╔══
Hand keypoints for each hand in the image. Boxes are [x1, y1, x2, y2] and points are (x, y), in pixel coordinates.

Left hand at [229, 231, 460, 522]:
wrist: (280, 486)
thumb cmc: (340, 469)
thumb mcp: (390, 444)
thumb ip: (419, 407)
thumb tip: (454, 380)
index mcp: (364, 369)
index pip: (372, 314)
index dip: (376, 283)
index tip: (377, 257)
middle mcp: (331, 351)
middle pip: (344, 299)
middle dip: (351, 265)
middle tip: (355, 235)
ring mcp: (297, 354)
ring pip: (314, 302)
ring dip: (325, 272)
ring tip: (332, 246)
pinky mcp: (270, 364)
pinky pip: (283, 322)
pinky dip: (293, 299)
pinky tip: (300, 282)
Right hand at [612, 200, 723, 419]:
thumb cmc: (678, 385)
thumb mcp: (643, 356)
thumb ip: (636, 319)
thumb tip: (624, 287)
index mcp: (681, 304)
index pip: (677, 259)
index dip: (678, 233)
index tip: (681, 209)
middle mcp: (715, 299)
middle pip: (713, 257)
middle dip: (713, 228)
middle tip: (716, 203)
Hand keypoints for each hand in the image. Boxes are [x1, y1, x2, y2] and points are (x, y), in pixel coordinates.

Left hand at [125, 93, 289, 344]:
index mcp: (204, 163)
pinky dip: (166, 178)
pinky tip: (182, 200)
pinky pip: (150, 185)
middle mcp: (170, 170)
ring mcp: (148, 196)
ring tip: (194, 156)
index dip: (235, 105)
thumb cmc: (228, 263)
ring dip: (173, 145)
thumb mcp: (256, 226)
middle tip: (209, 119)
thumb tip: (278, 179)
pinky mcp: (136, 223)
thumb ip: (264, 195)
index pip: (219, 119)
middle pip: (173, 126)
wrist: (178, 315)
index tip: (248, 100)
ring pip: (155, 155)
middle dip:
╚══
# TASK TO CARRY OUT
Whenever the word "thumb" shows up in a line above, copy that line.

# WRITTEN ANSWER
thumb cmc: (340, 469)
thumb mcp: (390, 444)
thumb ip: (419, 407)
thumb tip: (454, 380)
thumb cmc: (678, 385)
thumb mcp: (643, 356)
thumb ip: (636, 319)
thumb tip: (624, 287)
thumb cmc: (228, 263)
thumb mcp: (256, 226)
thumb tip: (278, 179)
thumb ip: (264, 195)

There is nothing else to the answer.